__Quoted passage__
--- --- ---

Companies across industries are turning to semi-autonomous computers (better known as bots) to improve operational efficiency, reduce costs and increase margins. In this first installment of an ongoing series, we examine the overall promise of automation before exploring how it’s impacting the banking, insurance and healthcare industries. (Part 1 of a four-part series)

Quality, speed or price. Conventional wisdom suggests that sustainable businesses can only excel in two areas at the expense of the third. For example, if your product or service is high in quality and fast, it must also be high-priced. Or if it’s fast and affordable, it must also be low in quality.

This formula became especially fitting post the Industrial Revolution, throughout the 1800s. Back then, words such as “innovation,” “machines,” “factories” and “processes” were euphemisms for greater efficiency. The idea (and even some of the same words) has lived on ever since.

The Allure of Bots

Today, businesses are increasingly turning from hardware that automates menial and manual tasks to semi-autonomous software, or “bots,” that more quickly and accurately handle menial activities that augment and extend human capabilities. The allure of these new machines: they are more easily trained than humans; they aren’t easily bored with rote and routine tasks; they rarely call in sick (though they do require upkeep); and, importantly, they operate at a fraction of the cost of their human counterparts. 

Figure 1

While cost containment is one important reason that banks, brokerage houses, insurers and healthcare payers are deploying bots, process automation is more about driving the best value, productivity and user (i.e., employee, customer or partner) experience than it is a race to the bottom. It’s a balance of quality improvement and efficiency as much as it is about cost savings.

--- --- ---

__Dataset entries__
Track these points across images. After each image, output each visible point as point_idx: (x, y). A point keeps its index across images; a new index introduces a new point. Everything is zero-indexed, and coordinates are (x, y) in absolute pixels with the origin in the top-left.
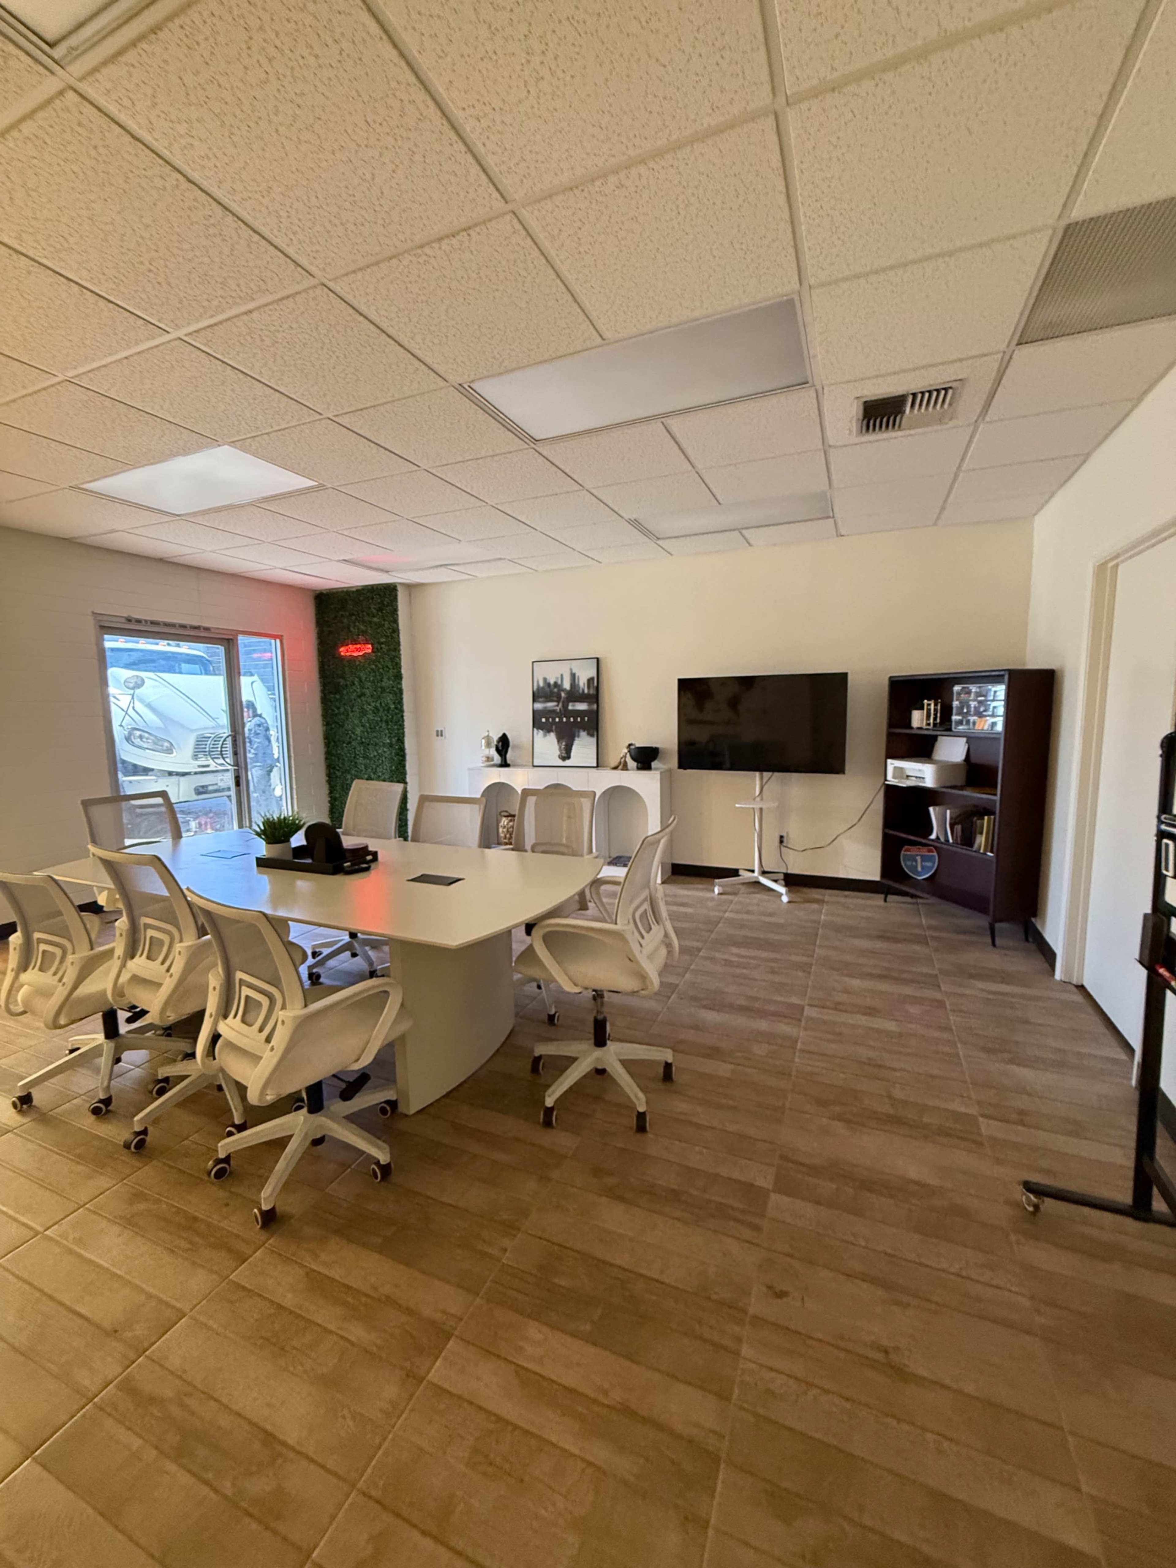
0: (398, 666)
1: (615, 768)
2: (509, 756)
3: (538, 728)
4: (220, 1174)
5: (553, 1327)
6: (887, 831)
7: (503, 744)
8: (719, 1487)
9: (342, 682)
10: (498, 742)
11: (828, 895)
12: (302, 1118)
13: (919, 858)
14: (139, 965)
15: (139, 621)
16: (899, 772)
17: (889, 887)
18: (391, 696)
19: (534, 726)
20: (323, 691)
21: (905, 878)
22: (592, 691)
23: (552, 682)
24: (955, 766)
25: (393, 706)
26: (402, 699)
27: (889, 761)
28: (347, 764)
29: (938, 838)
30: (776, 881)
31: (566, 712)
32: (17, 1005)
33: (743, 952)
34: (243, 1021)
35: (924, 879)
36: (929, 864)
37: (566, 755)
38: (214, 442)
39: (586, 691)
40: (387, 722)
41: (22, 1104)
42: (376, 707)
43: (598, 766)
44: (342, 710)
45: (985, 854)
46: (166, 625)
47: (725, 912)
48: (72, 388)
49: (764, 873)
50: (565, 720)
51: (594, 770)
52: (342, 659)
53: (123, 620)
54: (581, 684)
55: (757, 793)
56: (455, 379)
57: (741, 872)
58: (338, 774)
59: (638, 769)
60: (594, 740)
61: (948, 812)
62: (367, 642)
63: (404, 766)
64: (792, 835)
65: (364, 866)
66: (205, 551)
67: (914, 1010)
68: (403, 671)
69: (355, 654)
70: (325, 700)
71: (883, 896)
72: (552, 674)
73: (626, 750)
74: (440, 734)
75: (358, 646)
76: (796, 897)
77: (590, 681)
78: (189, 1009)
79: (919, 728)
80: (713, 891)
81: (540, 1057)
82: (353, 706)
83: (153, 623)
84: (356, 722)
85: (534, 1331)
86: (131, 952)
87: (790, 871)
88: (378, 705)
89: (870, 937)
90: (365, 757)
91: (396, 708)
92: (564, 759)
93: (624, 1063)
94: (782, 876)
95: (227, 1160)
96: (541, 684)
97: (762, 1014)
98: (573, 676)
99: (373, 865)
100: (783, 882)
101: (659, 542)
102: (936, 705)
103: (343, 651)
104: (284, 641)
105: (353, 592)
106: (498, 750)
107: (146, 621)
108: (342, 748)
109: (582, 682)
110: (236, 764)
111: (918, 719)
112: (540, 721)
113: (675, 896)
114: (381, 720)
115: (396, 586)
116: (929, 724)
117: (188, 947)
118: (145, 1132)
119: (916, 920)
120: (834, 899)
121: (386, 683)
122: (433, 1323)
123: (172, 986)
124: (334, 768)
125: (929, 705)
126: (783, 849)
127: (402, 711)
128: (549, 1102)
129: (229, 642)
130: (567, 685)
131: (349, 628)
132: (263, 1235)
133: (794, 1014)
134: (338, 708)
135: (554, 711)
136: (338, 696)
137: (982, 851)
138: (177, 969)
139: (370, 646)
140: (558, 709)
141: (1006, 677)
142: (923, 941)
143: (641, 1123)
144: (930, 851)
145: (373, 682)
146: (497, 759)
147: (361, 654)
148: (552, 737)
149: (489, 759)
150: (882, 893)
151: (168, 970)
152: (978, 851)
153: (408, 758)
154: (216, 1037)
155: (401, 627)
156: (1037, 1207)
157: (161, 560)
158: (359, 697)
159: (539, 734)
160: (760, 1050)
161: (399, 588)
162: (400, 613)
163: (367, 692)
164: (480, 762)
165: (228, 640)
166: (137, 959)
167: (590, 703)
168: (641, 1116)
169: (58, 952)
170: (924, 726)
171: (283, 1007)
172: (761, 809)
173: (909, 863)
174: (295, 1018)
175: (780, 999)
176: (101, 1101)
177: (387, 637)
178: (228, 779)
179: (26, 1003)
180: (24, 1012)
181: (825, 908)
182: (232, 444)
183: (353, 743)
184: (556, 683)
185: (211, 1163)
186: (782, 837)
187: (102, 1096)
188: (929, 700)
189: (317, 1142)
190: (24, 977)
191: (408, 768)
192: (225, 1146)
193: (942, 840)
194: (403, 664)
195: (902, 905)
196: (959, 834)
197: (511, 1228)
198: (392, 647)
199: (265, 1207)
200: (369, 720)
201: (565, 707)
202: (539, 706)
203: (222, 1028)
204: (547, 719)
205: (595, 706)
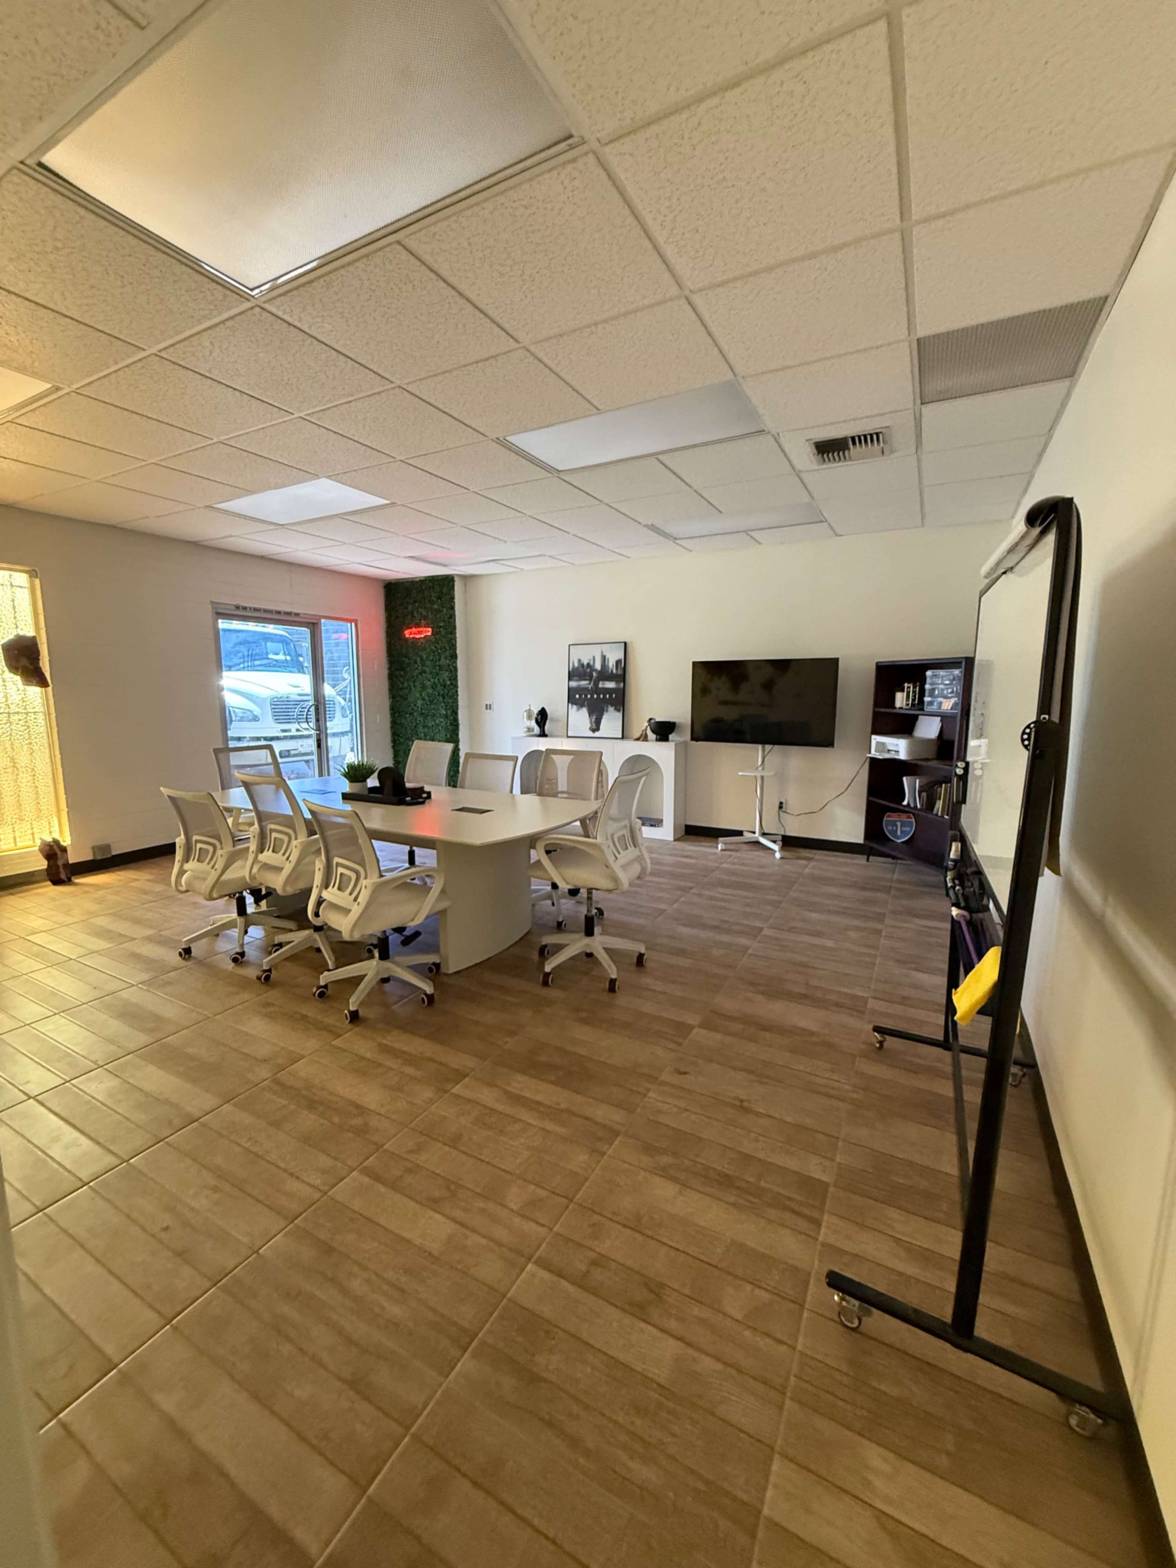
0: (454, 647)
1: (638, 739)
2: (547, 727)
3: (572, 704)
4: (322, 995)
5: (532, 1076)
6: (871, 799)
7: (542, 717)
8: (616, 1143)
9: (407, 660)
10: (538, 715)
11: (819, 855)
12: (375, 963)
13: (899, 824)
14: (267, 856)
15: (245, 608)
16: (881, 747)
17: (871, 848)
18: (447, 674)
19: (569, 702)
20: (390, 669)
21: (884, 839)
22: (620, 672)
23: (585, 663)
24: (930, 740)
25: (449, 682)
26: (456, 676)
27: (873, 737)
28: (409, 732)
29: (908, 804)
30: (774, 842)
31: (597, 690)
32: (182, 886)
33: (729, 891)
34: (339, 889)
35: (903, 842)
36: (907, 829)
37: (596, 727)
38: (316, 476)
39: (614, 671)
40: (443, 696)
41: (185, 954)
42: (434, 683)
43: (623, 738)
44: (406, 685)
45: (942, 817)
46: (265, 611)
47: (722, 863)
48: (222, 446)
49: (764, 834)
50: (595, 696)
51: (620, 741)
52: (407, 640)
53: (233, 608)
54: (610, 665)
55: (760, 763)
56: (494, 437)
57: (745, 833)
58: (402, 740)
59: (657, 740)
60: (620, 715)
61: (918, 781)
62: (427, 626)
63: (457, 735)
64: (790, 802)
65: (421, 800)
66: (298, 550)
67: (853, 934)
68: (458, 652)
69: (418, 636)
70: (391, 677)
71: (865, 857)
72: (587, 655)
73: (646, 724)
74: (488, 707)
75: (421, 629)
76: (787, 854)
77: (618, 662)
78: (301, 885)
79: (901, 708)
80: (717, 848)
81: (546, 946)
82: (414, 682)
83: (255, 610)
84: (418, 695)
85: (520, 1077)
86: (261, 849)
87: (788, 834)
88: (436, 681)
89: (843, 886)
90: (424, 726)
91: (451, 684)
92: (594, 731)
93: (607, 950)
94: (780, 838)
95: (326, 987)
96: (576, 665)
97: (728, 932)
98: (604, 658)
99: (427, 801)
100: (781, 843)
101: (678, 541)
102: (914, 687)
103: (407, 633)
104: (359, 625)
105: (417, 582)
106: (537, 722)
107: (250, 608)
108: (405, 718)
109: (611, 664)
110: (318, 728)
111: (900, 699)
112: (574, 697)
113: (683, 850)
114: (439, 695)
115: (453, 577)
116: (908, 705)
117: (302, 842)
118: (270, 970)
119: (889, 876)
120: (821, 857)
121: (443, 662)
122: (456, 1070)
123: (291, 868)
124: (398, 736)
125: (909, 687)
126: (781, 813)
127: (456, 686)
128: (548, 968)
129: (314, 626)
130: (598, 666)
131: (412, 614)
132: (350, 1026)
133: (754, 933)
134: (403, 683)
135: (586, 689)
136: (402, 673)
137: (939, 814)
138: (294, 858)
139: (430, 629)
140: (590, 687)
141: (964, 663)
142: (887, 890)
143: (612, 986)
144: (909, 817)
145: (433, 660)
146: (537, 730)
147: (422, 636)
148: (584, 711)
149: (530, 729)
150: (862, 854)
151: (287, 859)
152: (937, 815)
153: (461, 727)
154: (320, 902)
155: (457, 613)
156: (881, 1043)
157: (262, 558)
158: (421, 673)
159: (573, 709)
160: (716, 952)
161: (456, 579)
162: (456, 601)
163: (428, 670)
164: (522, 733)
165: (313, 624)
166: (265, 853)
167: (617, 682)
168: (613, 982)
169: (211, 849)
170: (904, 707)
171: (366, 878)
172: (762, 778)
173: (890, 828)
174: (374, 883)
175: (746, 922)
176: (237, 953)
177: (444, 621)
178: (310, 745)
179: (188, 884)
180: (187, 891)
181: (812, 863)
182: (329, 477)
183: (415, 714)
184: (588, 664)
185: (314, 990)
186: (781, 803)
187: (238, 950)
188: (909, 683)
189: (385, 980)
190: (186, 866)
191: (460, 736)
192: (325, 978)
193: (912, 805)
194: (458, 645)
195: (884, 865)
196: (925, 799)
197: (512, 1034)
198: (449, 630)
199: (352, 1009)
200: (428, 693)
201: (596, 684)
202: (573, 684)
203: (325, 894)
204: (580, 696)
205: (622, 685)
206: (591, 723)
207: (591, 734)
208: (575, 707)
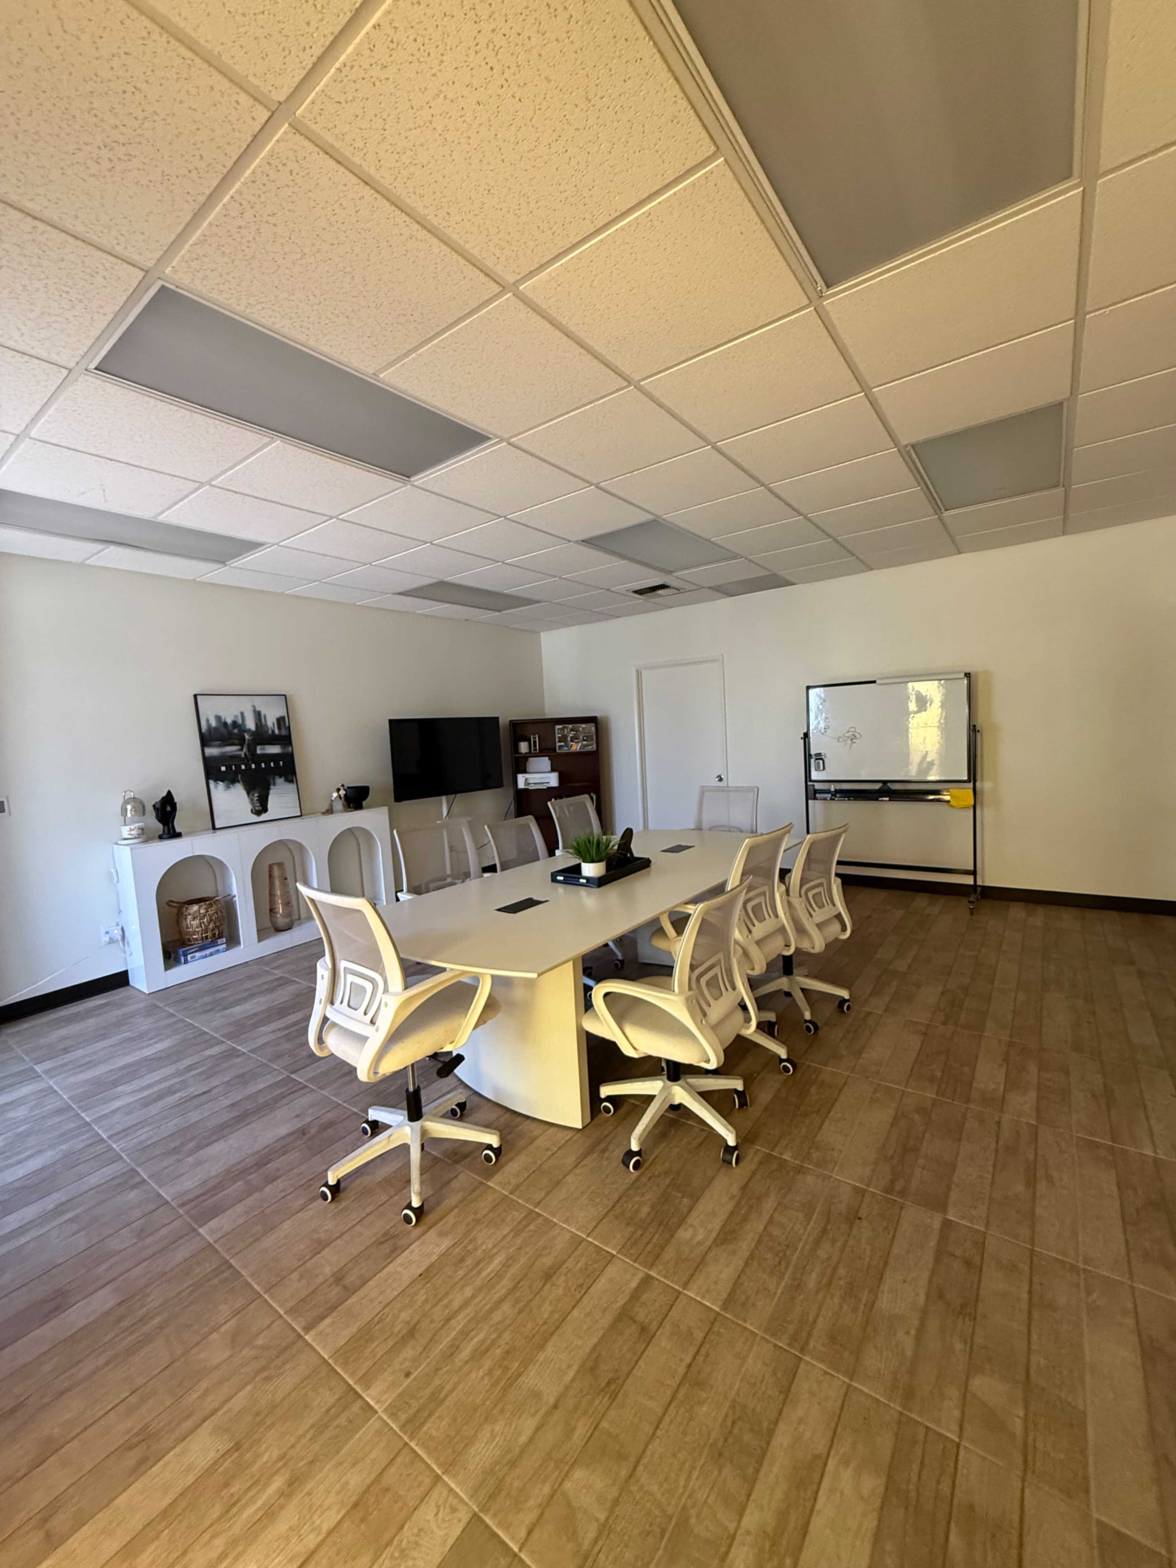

--- --- ---

__Task 1__
In the article on automation and bots, which advantages make up "The allure of these new machines"? List each one.
__Task 2__
Could you carry the article on automation and bots further, picking up after its last sentence?
The records are separate material and have nothing to do with the article on bots.

__Expected output 1__
- They are more easily trained than humans.
- They aren't easily bored with rote and routine tasks.
- They rarely call in sick, though they do require upkeep.
- They operate at a fraction of the cost of their human counterparts.

__Expected output 2__
But like the cotton gin and factories of yesteryear, the question isn’t “Should my organization adopt automation?” After all, the type of automation shouldn’t be a primary concern. The first question becomes, “Where and what can be automated?” and the second, “How much can we out task to a bot?”

To address this point, McKinsey & Company research found that upwards of 30% of all occupational tasks today could be automated with machines. Obviously, there will be casualties. Change and uncertainty will forever be a cause for human concern, especially for those directly affected by the change. But also like the early days of factory automation, the economic tide of the last two hundred years has benefited significantly more individuals than it has hurt.

That said, bots are emerging throughout the large back offices and call centers of banks, brokers, insurers and healthcare payers, taking on repetitive, low-judgement, high-error prone or compliance-needy tasks.

Reducing Processing Time and Increasing ROI

For example, one of our banking clients recently adopted an intelligent automation solution to review more than 40,000 statements and 200,000 pages of information to reduce manual (and monotonous) efforts by almost 95%. Another in the manufacturing industry implemented optical recognition technology to cut its processing time in half while maintaining 98% accuracy. Similar gains of 30% to 200% return on investment (ROI) have been achieved elsewhere, according to a recent study by Cognizant’s Global Technology Office. 

Whereas cost savings were previously achieved by assembly lines, cheaper labor or employee-empowering software, today’s gains are coming from intelligent machines and algorithms that are capable of applying reams of big data regardless of format and making informed decisions on their own. And it’s not necessarily a zero sum or either-or game. 

Early winners are finding ways to blend human and bot workers, complementing each other’s strengths and weaknesses. In other words, business leaders don’t care how a task gets completed (in this case either with bots or humans); they just want it done faster, with fewer errors and for less. There is no distinction.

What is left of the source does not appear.